■ **PROBLEM REQUIREMENTS**: Return every line of the listing below, unchanged, from its first line to the line holding "Page size: 1500x1125.", that line included.

=-=-=

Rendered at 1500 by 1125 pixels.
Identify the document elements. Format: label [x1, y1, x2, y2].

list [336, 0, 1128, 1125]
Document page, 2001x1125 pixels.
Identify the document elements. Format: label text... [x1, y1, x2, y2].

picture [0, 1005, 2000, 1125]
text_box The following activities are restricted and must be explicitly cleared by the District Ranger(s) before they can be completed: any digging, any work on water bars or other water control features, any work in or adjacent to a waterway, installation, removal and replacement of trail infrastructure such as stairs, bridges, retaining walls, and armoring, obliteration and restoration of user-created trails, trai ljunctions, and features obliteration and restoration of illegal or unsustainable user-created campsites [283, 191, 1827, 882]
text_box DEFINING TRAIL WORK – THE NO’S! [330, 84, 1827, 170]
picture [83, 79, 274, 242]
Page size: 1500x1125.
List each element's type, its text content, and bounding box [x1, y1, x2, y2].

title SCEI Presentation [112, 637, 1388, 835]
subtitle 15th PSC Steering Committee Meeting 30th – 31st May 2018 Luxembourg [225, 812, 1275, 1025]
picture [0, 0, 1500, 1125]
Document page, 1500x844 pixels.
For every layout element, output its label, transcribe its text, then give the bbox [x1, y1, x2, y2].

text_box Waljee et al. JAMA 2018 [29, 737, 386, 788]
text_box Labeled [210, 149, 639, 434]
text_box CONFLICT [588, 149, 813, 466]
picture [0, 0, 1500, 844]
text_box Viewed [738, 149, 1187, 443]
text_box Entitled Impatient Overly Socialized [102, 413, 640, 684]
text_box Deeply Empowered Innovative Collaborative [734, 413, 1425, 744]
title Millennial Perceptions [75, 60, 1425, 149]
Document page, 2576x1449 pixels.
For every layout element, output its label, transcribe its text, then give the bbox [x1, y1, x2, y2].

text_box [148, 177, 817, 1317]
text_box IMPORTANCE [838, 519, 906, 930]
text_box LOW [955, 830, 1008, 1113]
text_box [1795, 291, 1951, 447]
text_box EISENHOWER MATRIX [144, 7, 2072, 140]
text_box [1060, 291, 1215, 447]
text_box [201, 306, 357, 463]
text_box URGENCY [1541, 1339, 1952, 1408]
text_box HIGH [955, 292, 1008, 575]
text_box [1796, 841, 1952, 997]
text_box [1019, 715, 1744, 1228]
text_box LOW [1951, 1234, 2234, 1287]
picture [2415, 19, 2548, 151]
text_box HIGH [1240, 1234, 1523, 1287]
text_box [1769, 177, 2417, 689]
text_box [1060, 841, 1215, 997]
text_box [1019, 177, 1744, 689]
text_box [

=-=-=

■ **YOUR SOLUTION**:
Rendered at 1500 by 1125 pixels.
Identify the document elements. Format: label [x1, y1, x2, y2].

list [336, 0, 1128, 1125]
Document page, 2001x1125 pixels.
Identify the document elements. Format: label text... [x1, y1, x2, y2].

picture [0, 1005, 2000, 1125]
text_box The following activities are restricted and must be explicitly cleared by the District Ranger(s) before they can be completed: any digging, any work on water bars or other water control features, any work in or adjacent to a waterway, installation, removal and replacement of trail infrastructure such as stairs, bridges, retaining walls, and armoring, obliteration and restoration of user-created trails, trai ljunctions, and features obliteration and restoration of illegal or unsustainable user-created campsites [283, 191, 1827, 882]
text_box DEFINING TRAIL WORK – THE NO’S! [330, 84, 1827, 170]
picture [83, 79, 274, 242]
Page size: 1500x1125.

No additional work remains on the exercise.